Le maire d'Amnéville a gagné un round clé face au préfet et au gouvernement. Le tribunal administratif de Strasbourg valide sa « société d'économie mixte » pour gérer un casino. Même s'il manque la forme. >
METZ. _ Comme souvent avec Jean Kiffer, il manque les formes. L'élu bulldozer amnévillois passe en force, et un grain de sable juridique vient de l'empêcher de remporter une victoire totale dans son double bras de fer judiciaire avec le casinotier Georges tranchant et l'Etat français.
Rapide rappel : Jean Kiffer a décidé voici presque un an d'évincer de son casino municipal l'exploitant Georges tranchant dont la concession arrive à terme le 31 décembre prochain. Or en matière de casino, il ne suffit pas de se fâcher et de se traiter de nom d'oiseau, encore faut-il respecter les formes, et le droit, en l'occurrence la loi sur les jeux de 1907. Ses principes fondateurs excluent que les communes propriétaires de casino aillent au-delà de la perception d'une redevance annuelle, certes lucrative, mais bien en-deçà des chiffres d'affaires mirobolant des casinos.
« Ca aurait de la gueule »
Dans son combat fratricide avec le casinotier qu'il a décidé de « virer d'Amnéville », Jean Kiffer a imaginé une solution novatrice : créer une société d'économie mixte (SEM) para-municipale, où il associerait dans le capital et la gestion quotidienne un professionnel du jeu « public », c'est-à-dire la Spielbank sarroise. En Allemagne, l'exploitation des casinos et du loto relève des intérêts publics de chaque land. Au printemps dernier, à la veille du référendum, Jean Kiffer assurait avec malice que « cette solution européenne aurait de la gueule ».

* DONNÉES FOURNIES *

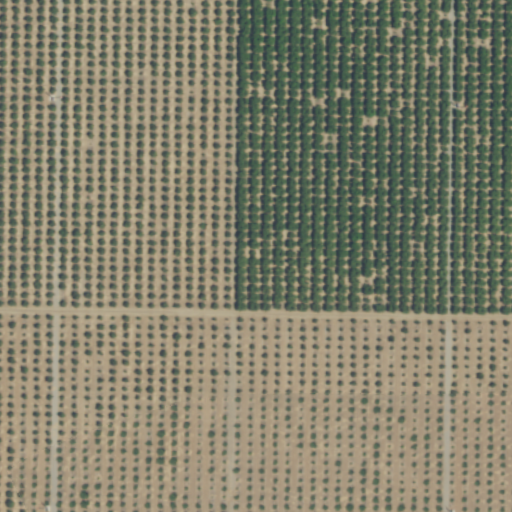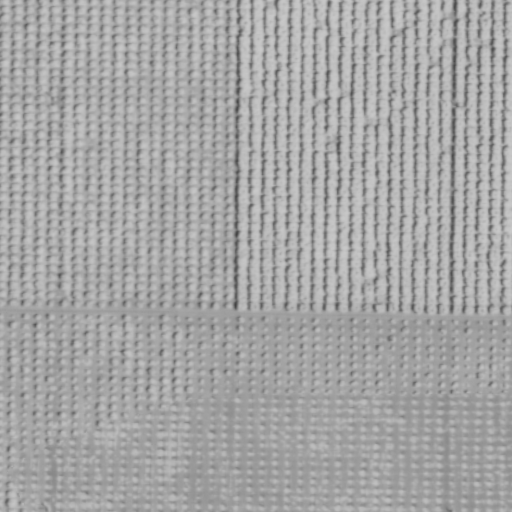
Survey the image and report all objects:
crop: (256, 256)
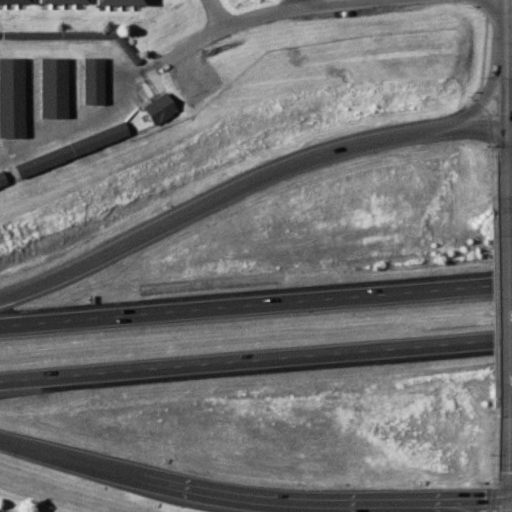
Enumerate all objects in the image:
building: (14, 1)
building: (60, 1)
building: (118, 2)
road: (302, 5)
road: (219, 12)
road: (262, 18)
road: (509, 60)
building: (92, 73)
building: (53, 78)
building: (93, 80)
building: (54, 87)
building: (11, 91)
building: (12, 96)
road: (487, 97)
building: (158, 104)
building: (158, 108)
traffic signals: (508, 122)
building: (68, 148)
building: (70, 149)
road: (508, 159)
building: (1, 177)
road: (247, 185)
road: (256, 303)
road: (508, 309)
road: (256, 361)
road: (70, 458)
road: (509, 458)
traffic signals: (509, 495)
road: (510, 495)
road: (471, 497)
road: (509, 503)
road: (287, 504)
road: (450, 506)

* TRAVAIL À FAIRE *
#1 Indiquez si chacune des affirmations suivantes concorde avec l'article sur le casino d'Amnéville, en répondant par oui ou par non et en citant les mots décisifs de l'article. (a) Le tribunal administratif de Strasbourg a validé la société d'économie mixte du maire pour gérer un casino. (b) La concession de Georges tranchant se termine le 31 décembre prochain. (c) La loi sur les jeux de 1907 autorise les communes propriétaires de casino à aller au-delà de la perception d'une redevance annuelle.
#2 Poursuivez l'article sur le casino d'Amnéville après sa dernière phrase.

* ENSEMBLE DES RÉPONSES *
#1
(a) Oui : « Le tribunal administratif de Strasbourg valide sa « société d'économie mixte » pour gérer un casino. »
(b) Oui : « dont la concession arrive à terme le 31 décembre prochain ».
(c) Non : « Ses principes fondateurs excluent que les communes propriétaires de casino aillent au-delà de la perception d'une redevance annuelle ».

#2
L'élu savait pertinemment qu'elle se heurterait au droit français. Il a donc engagé un cabinet d'avocats spécialisés « pour préparer des délibérations aux petits oignons ». Son défenseur vedette, l'ex-ministre socialiste de Saint-Dié Christian Pierret, promettait même « une bombe à retardement ». Celle-ci a visiblement fait long feu, car le casinotier Georges tranchant qui avait répondu au dernier appel d'offres pour la concession du casino, vient d'obtenir du tribunal administratif de Strasbourg, l'annulation de la délibération municipale du 25 avril dernier, privilégiant la future SEM municipale au détriment de son propre groupe. C'est un point décisif pour Georges tranchant, car les juges administratifs ont entériné le « vice de forme » soulevé par le casinotier.
Victoire éclatante
Mais cette victoire est purement formelle. Autrement dit, la désignation de la SEM n'est pas conforme au droit. Formellement. Mais sur le fond, car un second jugement opposant le maire au préfet, donc au gouvernement qui défend ici le fondement de la loi de 1907 sur les casinos, donne le même jour raison à l'élu. Et sur ce point, sa victoire est éclatante car cette décision, qui ne manquera pas d'être contestée par le Préfet devant la cour administrative d'appel à Nancy, ne retient pas l'illégalité de la gestion d'un casino par une société d'économie mixte créée par une municipalité pour reprendre le contrôle de son casino.
En relevant que « l'incompatibilité alléguée (par le préfet) n'est pas établie », les juges administratifs déplacent de façon magistrale les lignes de la jurisprudence. En d'autres termes, les temples des jeux contrôlés par des groupes casinotiers puissants, pourraient échapper à de juteux intérêts privés pour revenir dans le giron des collectivités locales. Et cette décision arrachée contre toute attente par le tonitruant Jean Kiffer constitue, si elle est confirmée, le prélude à un bouleversement historique du monde des casinos. Au grand dam des casinotiers et de l'Etat. En ce sens, Jean Kiffer, outre son style à la hussarde et ses idées politiques que d'aucuns estiment extrêmement réactionnaires, reste néanmoins un sacré animal politique !
(source : estrepublicain.fr/Alain DUSART)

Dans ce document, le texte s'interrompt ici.